• _Action item_: Please reproduce the lines of the records below from the one holding "padding: 0 2px" through the one holding "color: #b91c1c ->", inclusive, skipping all pictures.

• _Data records_:
+--

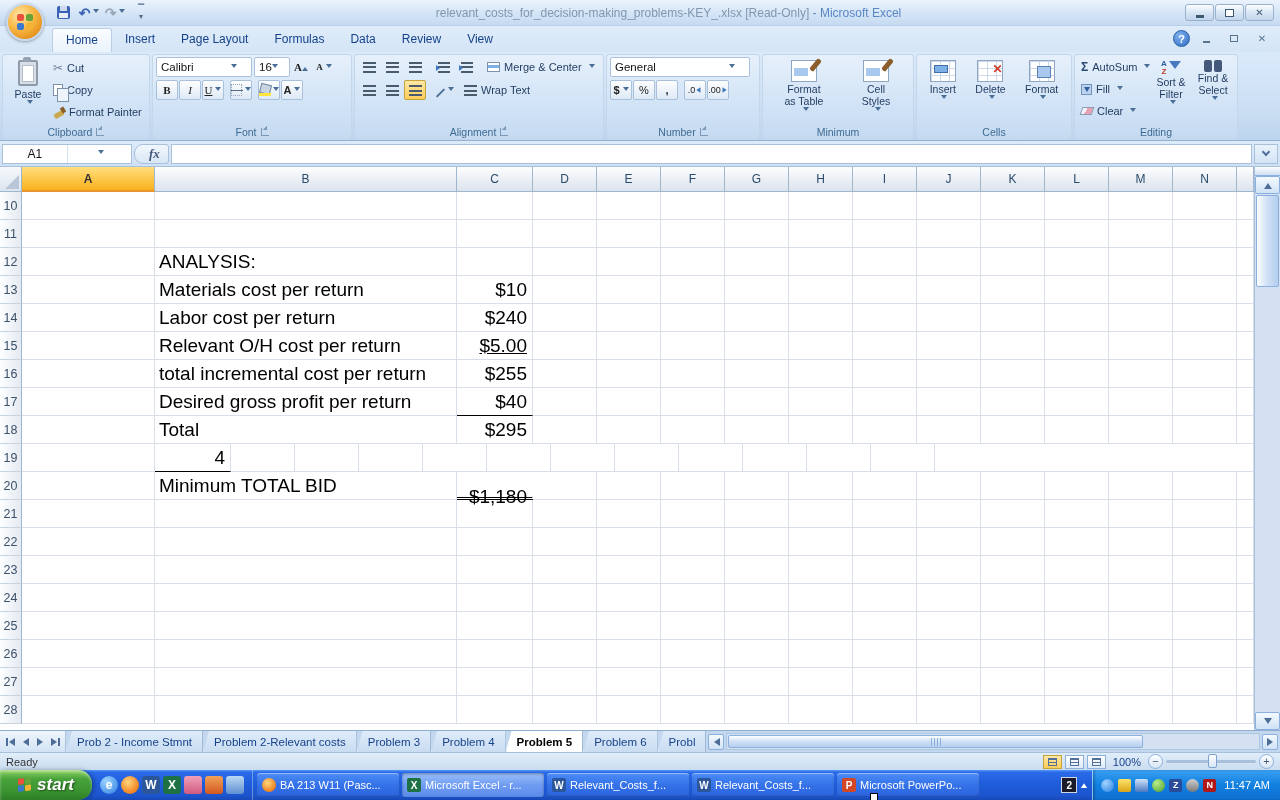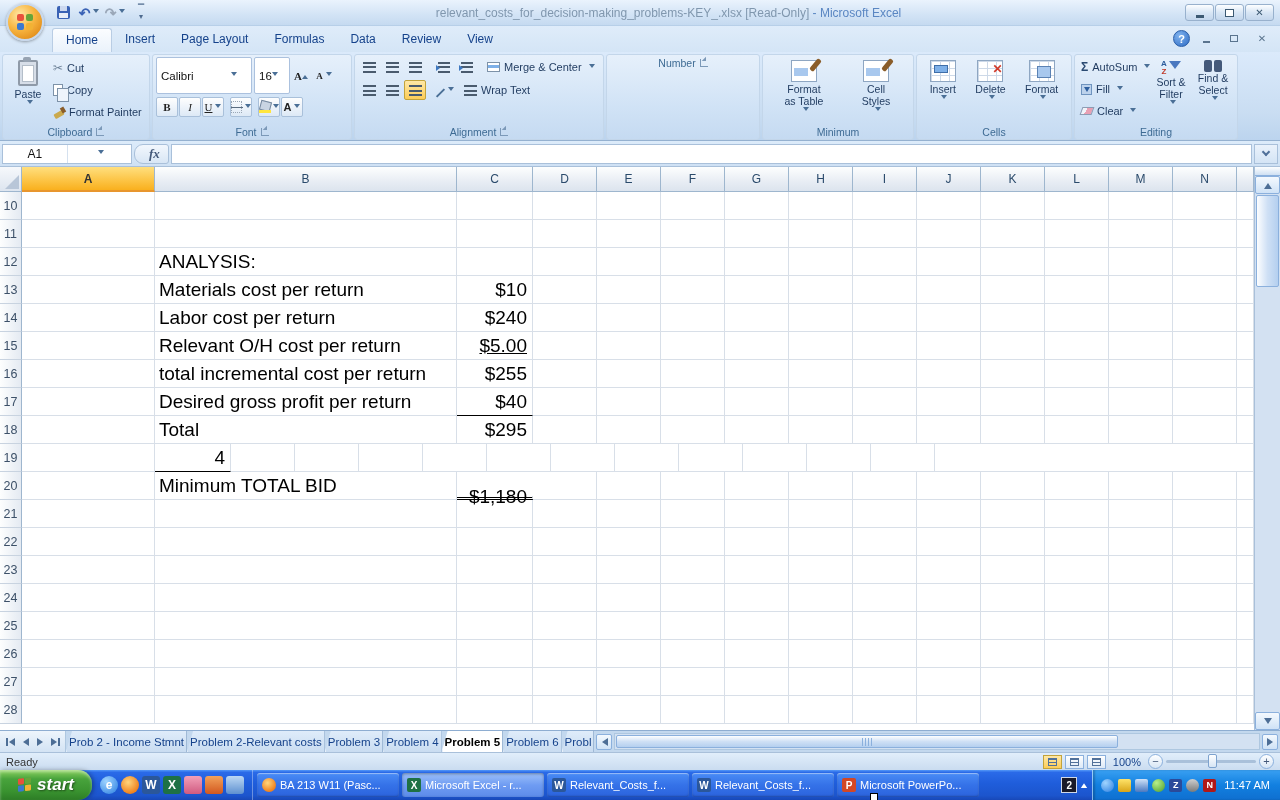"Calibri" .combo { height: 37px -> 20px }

+--

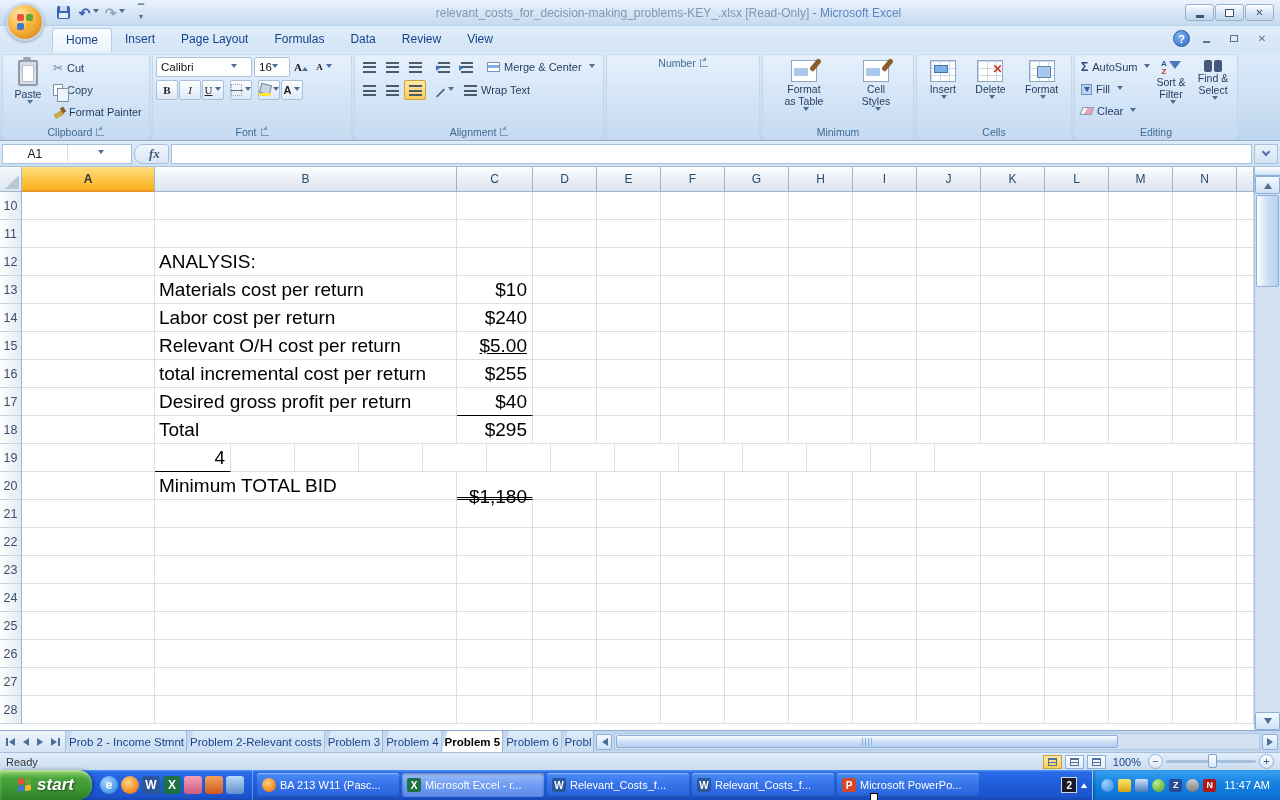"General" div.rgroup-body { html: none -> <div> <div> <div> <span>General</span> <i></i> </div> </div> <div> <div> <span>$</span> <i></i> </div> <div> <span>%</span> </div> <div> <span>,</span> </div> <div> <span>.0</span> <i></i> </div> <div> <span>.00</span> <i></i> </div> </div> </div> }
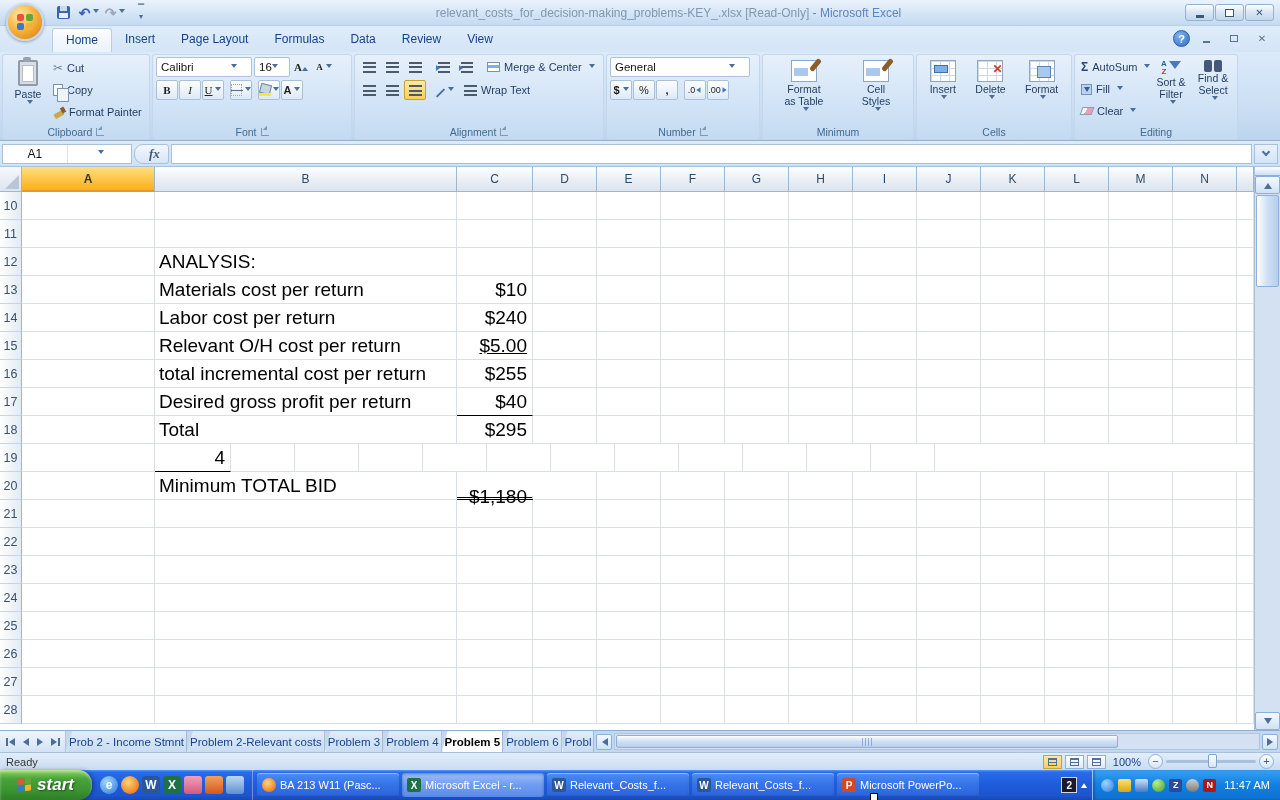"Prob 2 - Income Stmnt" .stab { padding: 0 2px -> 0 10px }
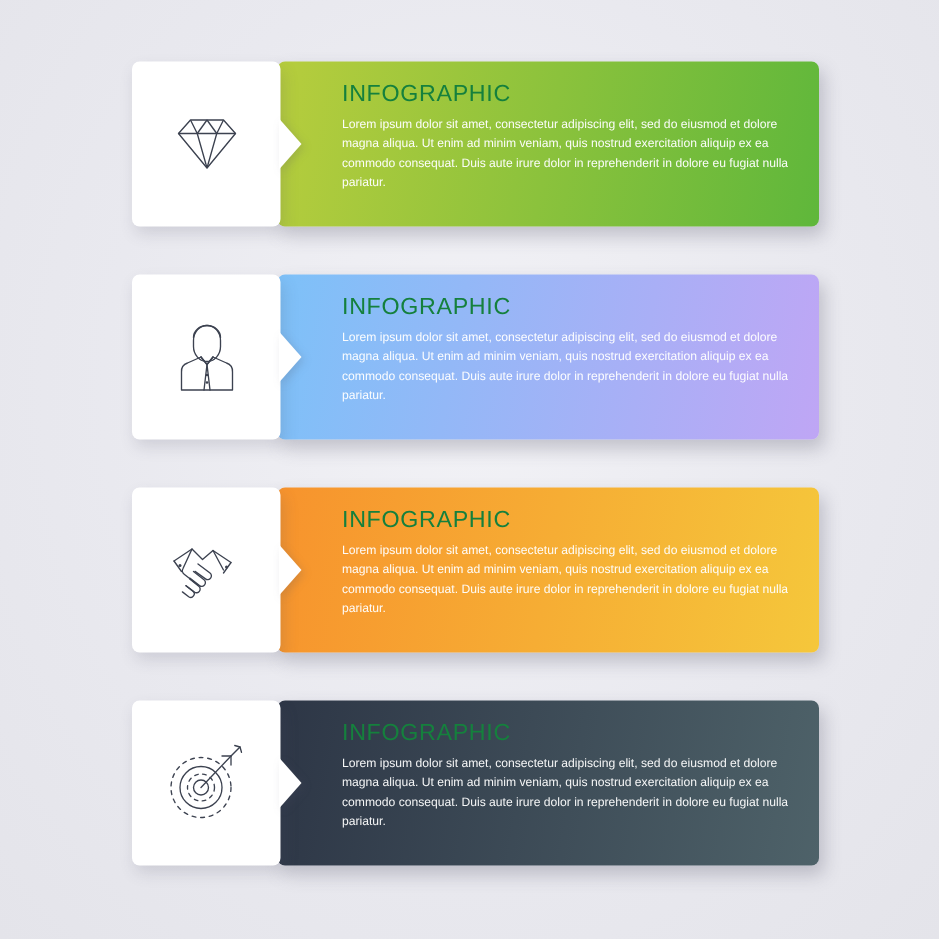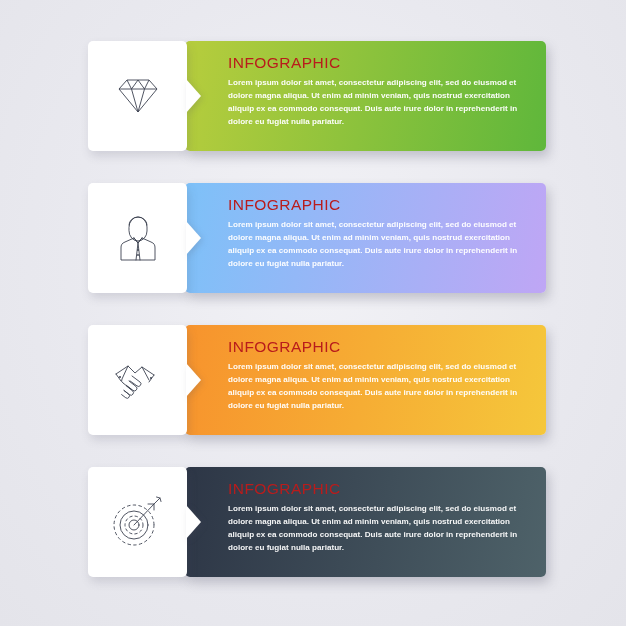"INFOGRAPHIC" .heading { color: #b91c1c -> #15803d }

+--

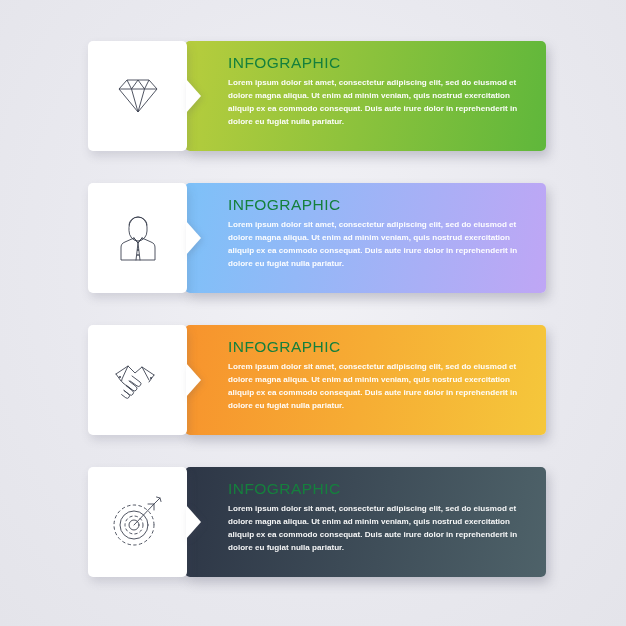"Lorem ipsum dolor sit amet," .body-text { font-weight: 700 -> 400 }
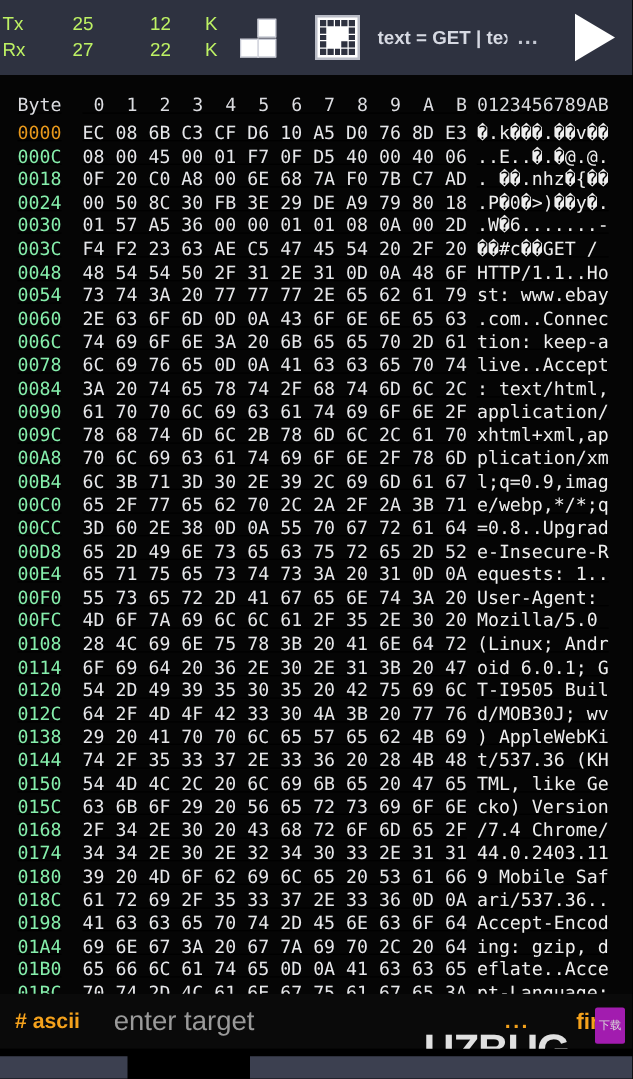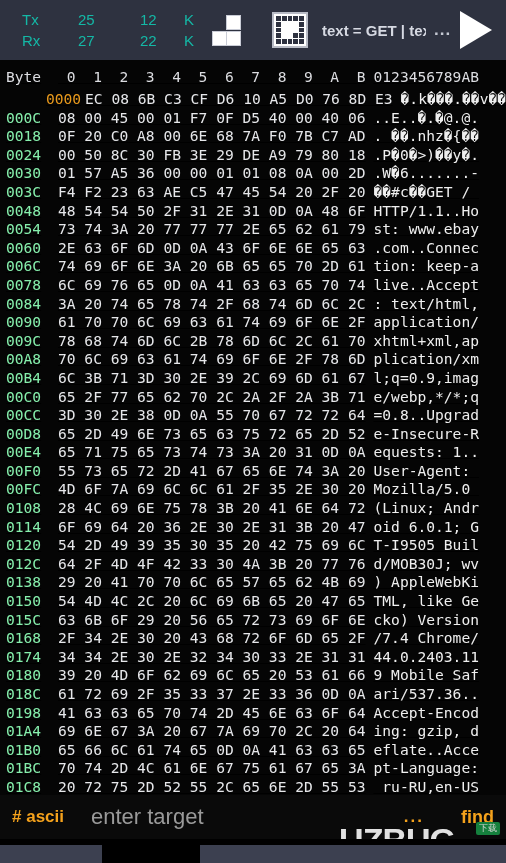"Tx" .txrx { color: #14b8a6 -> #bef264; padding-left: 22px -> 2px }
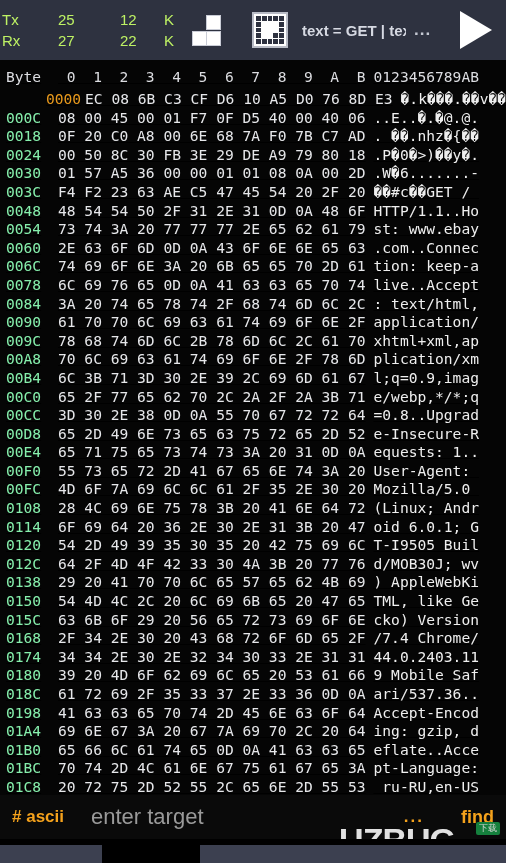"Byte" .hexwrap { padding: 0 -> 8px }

+--

• _Task solution_:
"Prob 2 - Income Stmnt" .stab { padding: 0 2px -> 0 10px }
"INFOGRAPHIC" .heading { color: #b91c1c -> #15803d }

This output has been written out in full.